Tally took an active role, negotiating on his own with Sydney and Charlie Chaplin for exclusive right to Chaplin films, finally signing Chaplin to a $1-million contract for eight pictures plus a $75,000 bonus after cigars and coffee at the Los Angeles Athletic Club, per the August 1, 1917 New York Clipper. Members would pay a pro-rata share of Chaplin’s contract. The paper reported that Tally had never shown a Chaplin film in his theatres and failed to find him funny, but realized his enormous popularity with audiences. Tally pursued talks with Mary Pickford as well, arranging an exclusive deal with her in September 1918 in which she would make four films for $250,000 each. At the same time, Tally purchased the Kinema Theatre on Grand Avenue in September 1919 for an additional outlet.
First National was none too thrilled when Chaplin, Pickford, Douglas Fairbanks, and D. W. Griffith formed United Artists in 1919, requiring Pickford and Chaplin to fulfill their contracts with the company. Pickford completed her films but Chaplin failed to deliver the vast majority of his product.
By 1920, Tally yearned to return to his first love, exhibition. He resigned from First National and sold off his interests in the company. He also joined with Sol Lesser and the Gore Brothers in exhibition in a company called Fox West Coast. He turned the Broadway over to them for several months, before taking it back in 1922 and turning it into a second-run house.

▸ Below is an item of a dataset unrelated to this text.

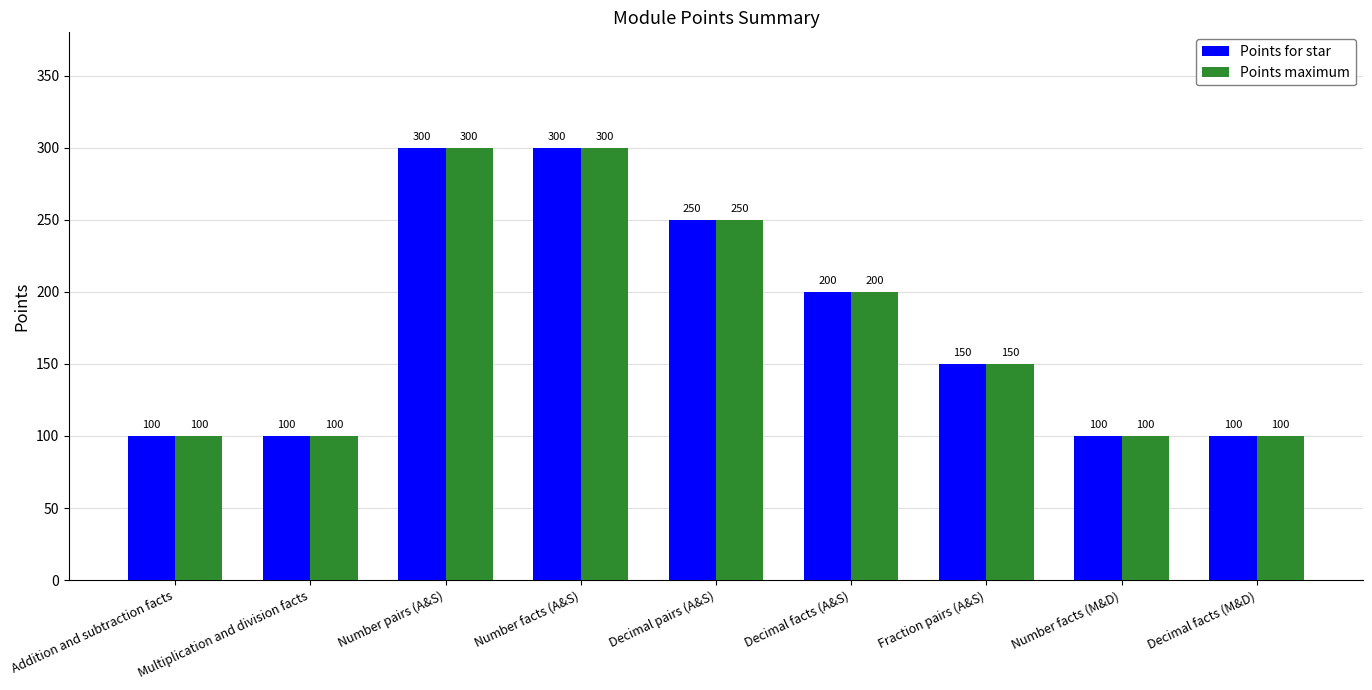

What is the label of the 5th bar from the left?

Decimal pairs (A&S)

Tally continued in the exhibition business until he sold the Broadway Theatre to the May Co. in 1929, which demolished it in May to construct a 10-story addition. The smart businessman began looking for new challenges, helping finance the creation of a Three Dimensional film camera by a Mr. De La Garde in 1931. He took over the Criterion Theatre and operated its house for several years after Fox West Coast went through reorganization. By the mid-1930s, Tally was suing multiple people for bankruptcy, and financing deals gone bad, though he needed no money.
On Thanksgiving Day in 1945, Tally passed away at his Beverly Hills home at 703 N. Palm Drive, gaining mention in the papers as the founder of Los Angeles first exclusive film theatre. As early as the late 1910s, film trades played up Tally’s background in exhibition, recognizing the wrong dates he entered the business and founded the first film theatre, errors passed on by newer researchers who failed to check facts.
Thomas Tally stands as one of the pioneers of film exhibition in the United States, establishing ever improved theatres and presentations to lure customers and provide outstanding entertainment. He organized practices trying to establish some separation between producers, distributors, and exhibitors, giving major stars opportunities to establish their own production companies and to control their own destinies. Virtually forgotten today, Tally helped lead the way to make film screenings a magical night out, where the “show” starts on the sidewalk.